Some other good ones for sensitive tummies:
Canine Caviar
Earthborn
Darford Zero
Nutrisca
Nature's Variety LID

I'm actually trying Fromm Adult Gold with one of my pups right now...I'm not all that convinced anymore that all grain free foods are better than some grain inclusive foods  Some of them are so loaded with potato/peas instead of the meat.


----------



## LostLakeLua (Sep 6, 2009)

*Waves* Hi Melissa!!! Sorry to hear that Milo is still having tummy sensitivities. Tina's right, I did used to feed it almost exclusively. I never had any problems with it, we always fed High Prairie to my own plus all the foster dogs, and I would send home a sample with them too. I think I singlehandedly converted like half of the population of the town I used to live in to buy it instead of getting their dog food at WalMart LOL. That said, I have heard that they were bought out by another company (I think Diamond??) a few years ago which was affected by one of the recalls. It's a tough situation if you ask me; as although I've only heard great results from dogs transitioning to the food, it's hard to vouch for the company itself. I hope that makes sense!! I've had nothing but excellent results with TOTW before I switched my pack to raw. I do have to chime in that I'd definitely avoid anything that's not grain free... I realize many dogs' bodies adapt to processing that much filler over and over, but that doesn't mean they *should*, know what I mean? Kinda like how we could eat pounds and pounds of sugar and not everyone's gonna get sick or diabetes, but it's still miles away from anything nutritionally appropriate haha. Especially since he's been known to have tummy problems, I feel that any grain is going to be detrimental. I'm going to PM you the link to a dog food forum that I lurk on, it's got people as nice as CP but everything that is all about food and many people wind up there after struggling with finding the right diet. Best wishes my friend!


----------



## MiniGrace (Oct 31, 2011)

LostLakeLua said:


> *Waves* Hi Melissa!!! Sorry to hear that Milo is still having tummy sensitivities. Tina's right, I did used to feed it almost exclusively. I never had any problems with it, we always fed High Prairie to my own plus all the foster dogs, and I would send home a sample with them too. I think I singlehandedly converted like half of the population of the town I used to live in to buy it instead of getting their dog food at WalMart LOL. That said, I have heard that they were bought out by another company (I think Diamond??) a few years ago which was affected by one of the recalls. It's a tough situation if you ask me; as although I've only heard great results from dogs transitioning to the food, it's hard to vouch for the company itself. I hope that makes sense!! I've had nothing but excellent results with TOTW before I switched my pack to raw. I do have to chime in that I'd definitely avoid anything that's not grain free... I realize many dogs' bodies adapt to processing that much filler over and over, but that doesn't mean they *should*, know what I mean? Kinda like how we could eat pounds and pounds of sugar and not everyone's gonna get sick or diabetes, but it's still miles away from anything nutritionally appropriate haha. Especially since he's been known to have tummy problems, I feel that any grain is going to be detrimental. I'm going to PM you the link to a dog food forum that I lurk on, it's got people as nice as CP but everything that is all about food and many people wind up there after struggling with finding the right diet. Best wishes my friend!

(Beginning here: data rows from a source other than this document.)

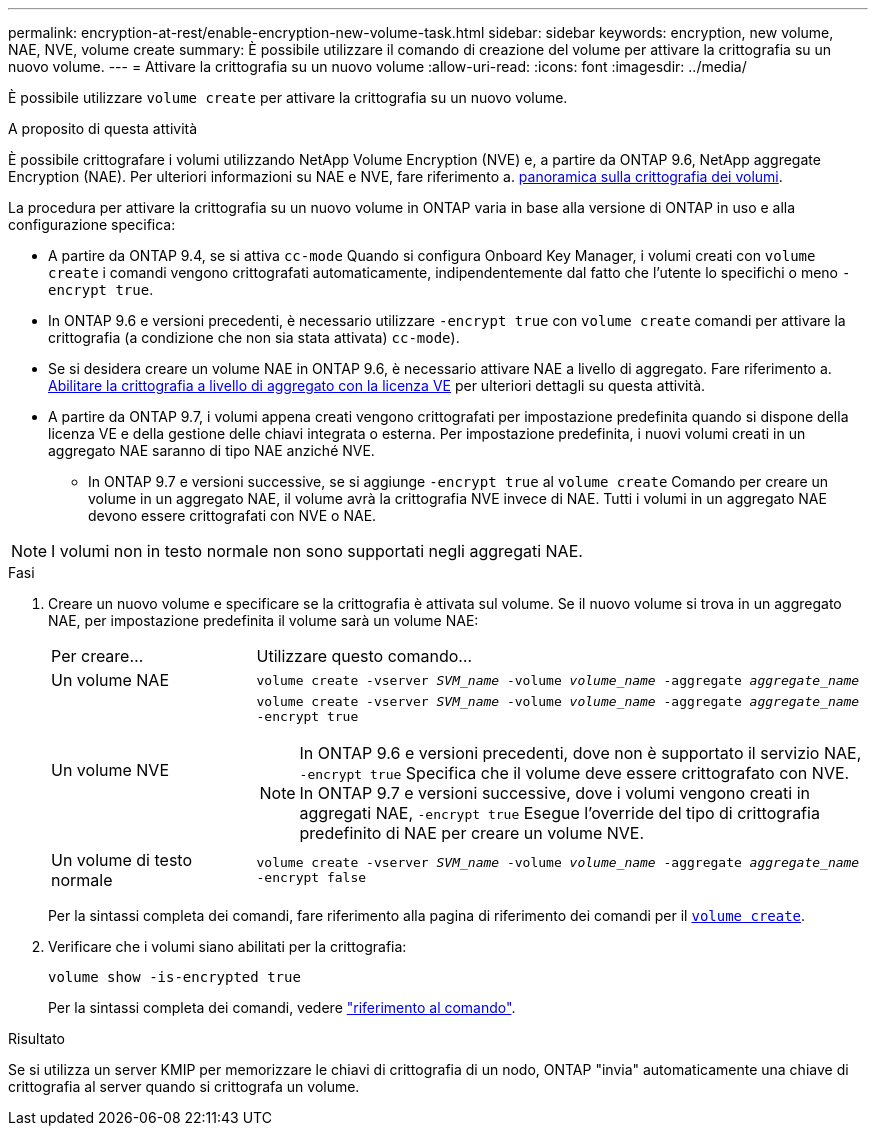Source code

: ---
permalink: encryption-at-rest/enable-encryption-new-volume-task.html 
sidebar: sidebar 
keywords: encryption, new volume, NAE, NVE, volume create 
summary: È possibile utilizzare il comando di creazione del volume per attivare la crittografia su un nuovo volume. 
---
= Attivare la crittografia su un nuovo volume
:allow-uri-read: 
:icons: font
:imagesdir: ../media/


[role="lead"]
È possibile utilizzare `volume create` per attivare la crittografia su un nuovo volume.

.A proposito di questa attività
È possibile crittografare i volumi utilizzando NetApp Volume Encryption (NVE) e, a partire da ONTAP 9.6, NetApp aggregate Encryption (NAE). Per ulteriori informazioni su NAE e NVE, fare riferimento a. xref:configure-netapp-volume-encryption-concept.html[panoramica sulla crittografia dei volumi].

La procedura per attivare la crittografia su un nuovo volume in ONTAP varia in base alla versione di ONTAP in uso e alla configurazione specifica:

* A partire da ONTAP 9.4, se si attiva `cc-mode` Quando si configura Onboard Key Manager, i volumi creati con `volume create` i comandi vengono crittografati automaticamente, indipendentemente dal fatto che l'utente lo specifichi o meno `-encrypt true`.
* In ONTAP 9.6 e versioni precedenti, è necessario utilizzare `-encrypt true` con `volume create` comandi per attivare la crittografia (a condizione che non sia stata attivata) `cc-mode`).
* Se si desidera creare un volume NAE in ONTAP 9.6, è necessario attivare NAE a livello di aggregato. Fare riferimento a. xref:enable-aggregate-level-encryption-nve-license-task.html[Abilitare la crittografia a livello di aggregato con la licenza VE] per ulteriori dettagli su questa attività.
* A partire da ONTAP 9.7, i volumi appena creati vengono crittografati per impostazione predefinita quando si dispone della licenza VE e della gestione delle chiavi integrata o esterna. Per impostazione predefinita, i nuovi volumi creati in un aggregato NAE saranno di tipo NAE anziché NVE.
+
** In ONTAP 9.7 e versioni successive, se si aggiunge `-encrypt true` al `volume create` Comando per creare un volume in un aggregato NAE, il volume avrà la crittografia NVE invece di NAE. Tutti i volumi in un aggregato NAE devono essere crittografati con NVE o NAE.





NOTE: I volumi non in testo normale non sono supportati negli aggregati NAE.

.Fasi
. Creare un nuovo volume e specificare se la crittografia è attivata sul volume. Se il nuovo volume si trova in un aggregato NAE, per impostazione predefinita il volume sarà un volume NAE:
+
[cols="25,75"]
|===


| Per creare... | Utilizzare questo comando... 


 a| 
Un volume NAE
 a| 
`volume create -vserver _SVM_name_ -volume _volume_name_ -aggregate _aggregate_name_`



 a| 
Un volume NVE
 a| 
`volume create -vserver _SVM_name_ -volume _volume_name_ -aggregate _aggregate_name_ -encrypt true` +


NOTE: In ONTAP 9.6 e versioni precedenti, dove non è supportato il servizio NAE, `-encrypt true` Specifica che il volume deve essere crittografato con NVE. In ONTAP 9.7 e versioni successive, dove i volumi vengono creati in aggregati NAE, `-encrypt true` Esegue l'override del tipo di crittografia predefinito di NAE per creare un volume NVE.



 a| 
Un volume di testo normale
 a| 
`volume create -vserver _SVM_name_ -volume _volume_name_ -aggregate _aggregate_name_ -encrypt false`

|===
+
Per la sintassi completa dei comandi, fare riferimento alla pagina di riferimento dei comandi per il link:https://docs.netapp.com/us-en/ontap-cli-9131/volume-create.html[`volume create`^].

. Verificare che i volumi siano abilitati per la crittografia:
+
`volume show -is-encrypted true`

+
Per la sintassi completa dei comandi, vedere link:https://docs.netapp.com/us-en/ontap-cli-9131/volume-show.html["riferimento al comando"^].



.Risultato
Se si utilizza un server KMIP per memorizzare le chiavi di crittografia di un nodo, ONTAP "invia" automaticamente una chiave di crittografia al server quando si crittografa un volume.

Hi, Kat, would you mind pming the link to that dog food forum? Sorry for butting in- I just like to learn more.


----------



## Buildthemskywards (Jun 16, 2012)

Thanks everyone. Thanks Kat, great advice as always  Thanks for taking the time to respond. I got your PM and I will definitely go on and find out some opinions. My home Internet is down at the moment so I wi get onto that once I have it back. Doing anything on my phone is a slow process because I don't get a good data signal at home. Thanks


----------



## OzChi (Oct 26, 2011)

I keep a bag of TOTW on hand for emergencies as my ZP delivery is not always on time. My boys like it and do fine on it but Miss Chloe Princess won't touch it as she's a fussy little thing who will only eat ZP or raw pork or poultry (or gross cat food when we're visiting people and I let her out of my sight for 1 sec) so if you have any fussy eaters you might have an issue.


----------



## LostLakeLua (Sep 6, 2009)

Sure will Terri! I'll gladly pass the info on to anyone, I just know that some online forums don't permit links to other online forums publicly; but if anyone's interested don't hesitate to message me. =D


----------



## TinyTails (Jun 24, 2011)

The most important thing to remember is that each dog does different on each food  its always worth a try to see how he does, you might even get them to send you some free samples. When I used to feed it I asked for samples and they sent a lot of each flavor for both my dogs and cats. One of my kitties eats their rocky mountain dry food and does great...she is super picky and refuses to eat wet like my other one. So she gets totw and stella and Chewys. Hope he does well on it


----------